By allowing individuals who work downtown to live close by, affordable housing also eliminates other hidden costs for these individuals, like transportation costs.
“If people are working downtown somewhere, whether in the service sector or hospitality sector, or say as a bank teller, they should be able to afford to live downtown if they want to,” Murtagh said.
Construction on Asteri Ithaca has commenced following a long collaborative process between many organizations, including the City of Ithaca, the Ithaca Urban Renewal Agency and Vecino Group.
The opportunity for the Asteri Ithaca project arose in 2018, when the city provided the Ithaca Urban Renewal Agency with the option to acquire the structurally deficient Green Street parking garage. The agency solicited proposals in June 2018 for a redevelopment project meeting the City of Ithaca’s Common Council’s goals: the expansion of public parking, the construction of affordable housing and the incorporation of a conference center.
In December 2018, the Urban Ithaca Renewal Agency selected Asteri Ithaca from four competing proposed projects for the Green Street garage redevelopment.
“I think what stood out strongest was that Vecino proposed the largest number of affordable housing units,” Bohen said, “and agreed that they would work to integrate the conference center into the project.”
In November 2020, the city granted Vecino Group Final Site Plan Approval. During the ensuing approval process, the affordable housing component of the project garnered overwhelming support. The main point of contention with the plan was the conference center, a development that the Chamber of Commerce and Downtown Ithaca Alliance have supported for years.
Some Ithacans expressed concern that the conference center would waste taxpayer dollars. However, the financing scheme for the conference center does not lean heavily on local taxpayers. Rather, the cost is split between the city, the county, the developers and hotels in the area, which will source this funding from an added tax to hotel guests.
According to Kelles, the conference center has also garnered support from downtown workers, who see it as a way to stabilize their jobs and spur economic growth in the city. Hotels, restaurants and small businesses in the downtown area have many patrons on Fridays and weekends, but the Monday through Thursday period generally brings a lull in activity. A conference center will bring individuals into the city during this period.
“For hourly wage workers downtown in the gig economy, if there is more consistency in patronage, then there’s more consistency in their jobs,” Kelles said. “They’ll have more hours for work, better pay and more benefits because the businesses will be able to afford benefits.”
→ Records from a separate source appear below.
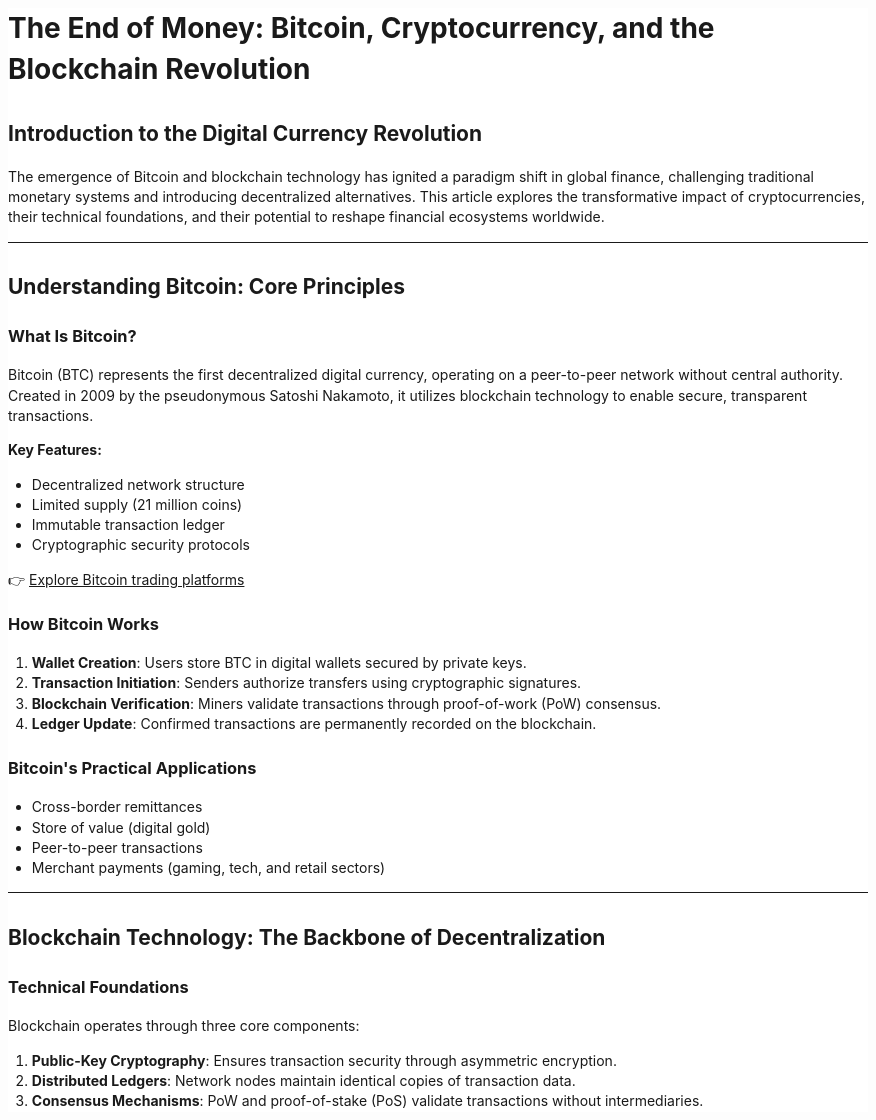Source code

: # The End of Money: Bitcoin, Cryptocurrency, and the Blockchain Revolution

## Introduction to the Digital Currency Revolution

The emergence of Bitcoin and blockchain technology has ignited a paradigm shift in global finance, challenging traditional monetary systems and introducing decentralized alternatives. This article explores the transformative impact of cryptocurrencies, their technical foundations, and their potential to reshape financial ecosystems worldwide.

---

## Understanding Bitcoin: Core Principles

### What Is Bitcoin?

Bitcoin (BTC) represents the first decentralized digital currency, operating on a peer-to-peer network without central authority. Created in 2009 by the pseudonymous Satoshi Nakamoto, it utilizes blockchain technology to enable secure, transparent transactions.

**Key Features:**
- Decentralized network structure
- Limited supply (21 million coins)
- Immutable transaction ledger
- Cryptographic security protocols

👉 [Explore Bitcoin trading platforms](https://bit.ly/okx-bonus)

### How Bitcoin Works

1. **Wallet Creation**: Users store BTC in digital wallets secured by private keys.
2. **Transaction Initiation**: Senders authorize transfers using cryptographic signatures.
3. **Blockchain Verification**: Miners validate transactions through proof-of-work (PoW) consensus.
4. **Ledger Update**: Confirmed transactions are permanently recorded on the blockchain.

### Bitcoin's Practical Applications
- Cross-border remittances
- Store of value (digital gold)
- Peer-to-peer transactions
- Merchant payments (gaming, tech, and retail sectors)

---

## Blockchain Technology: The Backbone of Decentralization

### Technical Foundations

Blockchain operates through three core components:
1. **Public-Key Cryptography**: Ensures transaction security through asymmetric encryption.
2. **Distributed Ledgers**: Network nodes maintain identical copies of transaction data.
3. **Consensus Mechanisms**: PoW and proof-of-stake (PoS) validate transactions without intermediaries.
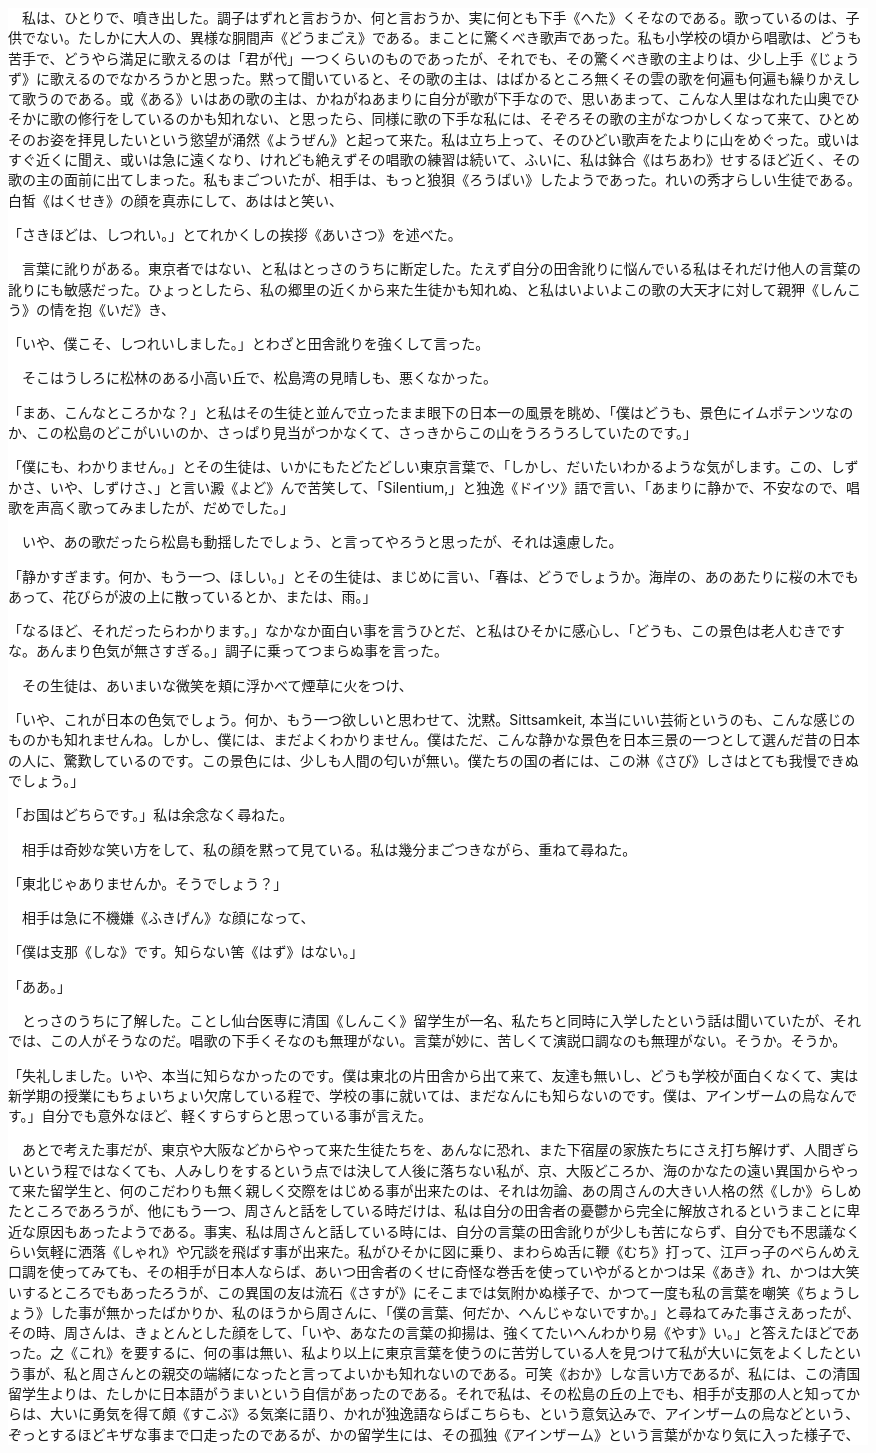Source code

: 　私は、ひとりで、噴き出した。調子はずれと言おうか、何と言おうか、実に何とも下手《へた》くそなのである。歌っているのは、子供でない。たしかに大人の、異様な胴間声《どうまごえ》である。まことに驚くべき歌声であった。私も小学校の頃から唱歌は、どうも苦手で、どうやら満足に歌えるのは「君が代」一つくらいのものであったが、それでも、その驚くべき歌の主よりは、少し上手《じょうず》に歌えるのでなかろうかと思った。黙って聞いていると、その歌の主は、はばかるところ無くその雲の歌を何遍も何遍も繰りかえして歌うのである。或《ある》いはあの歌の主は、かねがねあまりに自分が歌が下手なので、思いあまって、こんな人里はなれた山奥でひそかに歌の修行をしているのかも知れない、と思ったら、同様に歌の下手な私には、そぞろその歌の主がなつかしくなって来て、ひとめそのお姿を拝見したいという慾望が涌然《ようぜん》と起って来た。私は立ち上って、そのひどい歌声をたよりに山をめぐった。或いはすぐ近くに聞え、或いは急に遠くなり、けれども絶えずその唱歌の練習は続いて、ふいに、私は鉢合《はちあわ》せするほど近く、その歌の主の面前に出てしまった。私もまごついたが、相手は、もっと狼狽《ろうばい》したようであった。れいの秀才らしい生徒である。白皙《はくせき》の顔を真赤にして、あははと笑い、

「さきほどは、しつれい。」とてれかくしの挨拶《あいさつ》を述べた。

　言葉に訛りがある。東京者ではない、と私はとっさのうちに断定した。たえず自分の田舎訛りに悩んでいる私はそれだけ他人の言葉の訛りにも敏感だった。ひょっとしたら、私の郷里の近くから来た生徒かも知れぬ、と私はいよいよこの歌の大天才に対して親狎《しんこう》の情を抱《いだ》き、

「いや、僕こそ、しつれいしました。」とわざと田舎訛りを強くして言った。

　そこはうしろに松林のある小高い丘で、松島湾の見晴しも、悪くなかった。

「まあ、こんなところかな？」と私はその生徒と並んで立ったまま眼下の日本一の風景を眺め、「僕はどうも、景色にイムポテンツなのか、この松島のどこがいいのか、さっぱり見当がつかなくて、さっきからこの山をうろうろしていたのです。」

「僕にも、わかりません。」とその生徒は、いかにもたどたどしい東京言葉で、「しかし、だいたいわかるような気がします。この、しずかさ、いや、しずけさ、」と言い澱《よど》んで苦笑して、「Silentium,」と独逸《ドイツ》語で言い、「あまりに静かで、不安なので、唱歌を声高く歌ってみましたが、だめでした。」

　いや、あの歌だったら松島も動揺したでしょう、と言ってやろうと思ったが、それは遠慮した。

「静かすぎます。何か、もう一つ、ほしい。」とその生徒は、まじめに言い、「春は、どうでしょうか。海岸の、あのあたりに桜の木でもあって、花びらが波の上に散っているとか、または、雨。」

「なるほど、それだったらわかります。」なかなか面白い事を言うひとだ、と私はひそかに感心し、「どうも、この景色は老人むきですな。あんまり色気が無さすぎる。」調子に乗ってつまらぬ事を言った。

　その生徒は、あいまいな微笑を頬に浮かべて煙草に火をつけ、

「いや、これが日本の色気でしょう。何か、もう一つ欲しいと思わせて、沈黙。Sittsamkeit, 本当にいい芸術というのも、こんな感じのものかも知れませんね。しかし、僕には、まだよくわかりません。僕はただ、こんな静かな景色を日本三景の一つとして選んだ昔の日本の人に、驚歎しているのです。この景色には、少しも人間の匂いが無い。僕たちの国の者には、この淋《さび》しさはとても我慢できぬでしょう。」

「お国はどちらです。」私は余念なく尋ねた。

　相手は奇妙な笑い方をして、私の顔を黙って見ている。私は幾分まごつきながら、重ねて尋ねた。

「東北じゃありませんか。そうでしょう？」

　相手は急に不機嫌《ふきげん》な顔になって、

「僕は支那《しな》です。知らない筈《はず》はない。」

「ああ。」

　とっさのうちに了解した。ことし仙台医専に清国《しんこく》留学生が一名、私たちと同時に入学したという話は聞いていたが、それでは、この人がそうなのだ。唱歌の下手くそなのも無理がない。言葉が妙に、苦しくて演説口調なのも無理がない。そうか。そうか。

「失礼しました。いや、本当に知らなかったのです。僕は東北の片田舎から出て来て、友達も無いし、どうも学校が面白くなくて、実は新学期の授業にもちょいちょい欠席している程で、学校の事に就いては、まだなんにも知らないのです。僕は、アインザームの烏なんです。」自分でも意外なほど、軽くすらすらと思っている事が言えた。

　あとで考えた事だが、東京や大阪などからやって来た生徒たちを、あんなに恐れ、また下宿屋の家族たちにさえ打ち解けず、人間ぎらいという程ではなくても、人みしりをするという点では決して人後に落ちない私が、京、大阪どころか、海のかなたの遠い異国からやって来た留学生と、何のこだわりも無く親しく交際をはじめる事が出来たのは、それは勿論、あの周さんの大きい人格の然《しか》らしめたところであろうが、他にもう一つ、周さんと話をしている時だけは、私は自分の田舎者の憂鬱から完全に解放されるというまことに卑近な原因もあったようである。事実、私は周さんと話している時には、自分の言葉の田舎訛りが少しも苦にならず、自分でも不思議なくらい気軽に洒落《しゃれ》や冗談を飛ばす事が出来た。私がひそかに図に乗り、まわらぬ舌に鞭《むち》打って、江戸っ子のべらんめえ口調を使ってみても、その相手が日本人ならば、あいつ田舎者のくせに奇怪な巻舌を使っていやがるとかつは呆《あき》れ、かつは大笑いするところでもあったろうが、この異国の友は流石《さすが》にそこまでは気附かぬ様子で、かつて一度も私の言葉を嘲笑《ちょうしょう》した事が無かったばかりか、私のほうから周さんに、「僕の言葉、何だか、へんじゃないですか。」と尋ねてみた事さえあったが、その時、周さんは、きょとんとした顔をして、「いや、あなたの言葉の抑揚は、強くてたいへんわかり易《やす》い。」と答えたほどであった。之《これ》を要するに、何の事は無い、私より以上に東京言葉を使うのに苦労している人を見つけて私が大いに気をよくしたという事が、私と周さんとの親交の端緒になったと言ってよいかも知れないのである。可笑《おか》しな言い方であるが、私には、この清国留学生よりは、たしかに日本語がうまいという自信があったのである。それで私は、その松島の丘の上でも、相手が支那の人と知ってからは、大いに勇気を得て頗《すこぶ》る気楽に語り、かれが独逸語ならばこちらも、という意気込みで、アインザームの烏などという、ぞっとするほどキザな事まで口走ったのであるが、かの留学生には、その孤独《アインザーム》という言葉がかなり気に入った様子で、
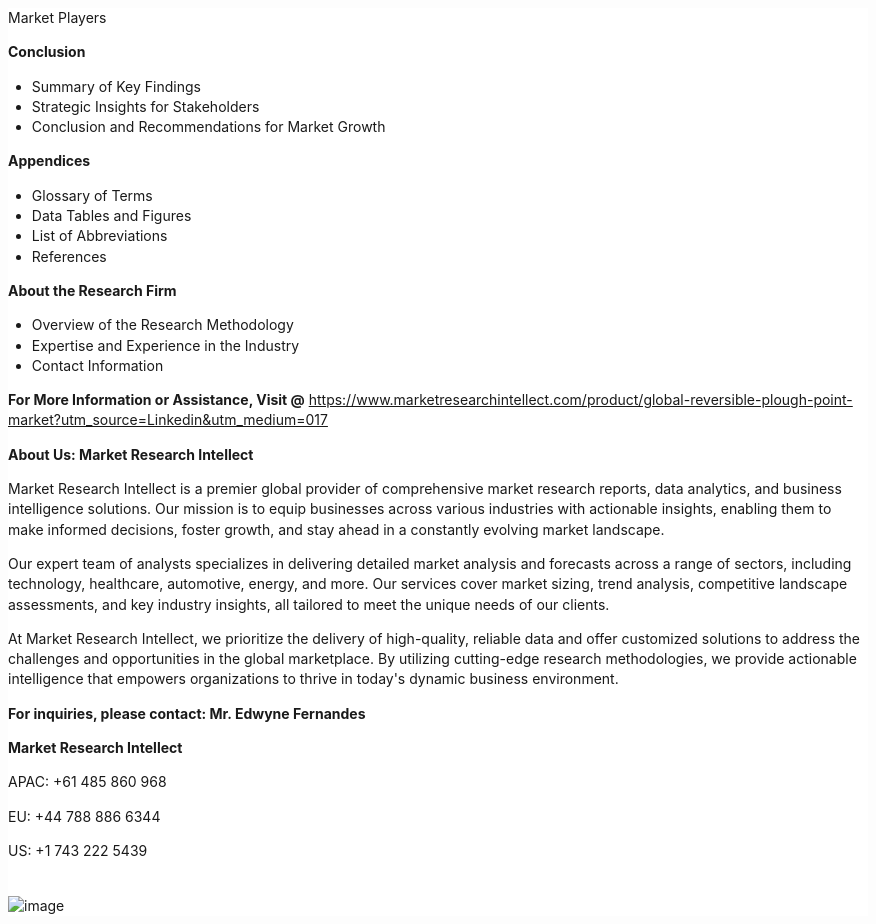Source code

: Market Players</li></ul><p><strong>Conclusion</strong></p><ul><li>Summary of Key Findings</li><li>Strategic Insights for Stakeholders</li><li>Conclusion and Recommendations for Market Growth</li></ul><p><strong>Appendices</strong></p><ul><li>Glossary of Terms</li><li>Data Tables and Figures</li><li>List of Abbreviations</li><li>References</li></ul><p><strong>About the Research Firm</strong></p><ul><li>Overview of the Research Methodology</li><li>Expertise and Experience in the Industry</li><li>Contact Information</li></ul></div><div class="article-main__content" data-test-id="publishing-text-block"><p><span class="font-[700]"><strong>For More Information or Assistance, Visit @</strong>&nbsp;<a href="https://www.marketresearchintellect.com/product/global-reversible-plough-point-market?utm_source=Linkedin&utm_medium=017">https://www.marketresearchintellect.com/product/global-reversible-plough-point-market?utm_source=Linkedin&utm_medium=017</a></span></p><p><strong>About Us: Market Research Intellect</strong></p><p>Market Research Intellect is a premier global provider of comprehensive market research reports, data analytics, and business intelligence solutions. Our mission is to equip businesses across various industries with actionable insights, enabling them to make informed decisions, foster growth, and stay ahead in a constantly evolving market landscape.</p><p>Our expert team of analysts specializes in delivering detailed market analysis and forecasts across a range of sectors, including technology, healthcare, automotive, energy, and more. Our services cover market sizing, trend analysis, competitive landscape assessments, and key industry insights, all tailored to meet the unique needs of our clients.</p><p>At Market Research Intellect, we prioritize the delivery of high-quality, reliable data and offer customized solutions to address the challenges and opportunities in the global marketplace. By utilizing cutting-edge research methodologies, we provide actionable intelligence that empowers organizations to thrive in today's dynamic business environment.</p><p><strong>For inquiries, please contact: Mr. Edwyne Fernandes</strong></p><p><strong>Market Research Intellect</strong></p><p>APAC: +61 485 860 968</p><p>EU: +44 788 886 6344</p><p>US: +1 743 222 5439</p></div><div class="article-main__content" data-test-id="publishing-text-block">&nbsp;</div>
![image](https://github.com/user-attachments/assets/e25f64c3-1f7a-4da6-8f28-f97297920022)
The development of the project has even considered the effect on neighboring businesses. Its budget, for example, accounts for compensation for any interruption of business that may occur.
Throughout the approval process, the developers formed written agreements with each of the neighboring property and business owners to accommodate their needs. Brett Bossard, executive director of the neighboring theater Cinemapolis, expressed gratitude for the attention the city and the developers have paid to their interests, especially after COVID shutdowns.
“We have been very fortunate to have people at the city level who were really thinking about our interests and needs when the request for proposals was generated for this project,” Brossard said.
Despite the long approval process, the Asteri Ithaca development has been received enthusiastically by the Ithaca community for its commitment to expanding affordable housing in the city and driving economic growth.
“I think the project is just one piece that fits into the larger puzzle of trying to expand affordable housing opportunities in the city,” Murtagh said. “The community really supported it because they recognize that affordable housing is really needed.”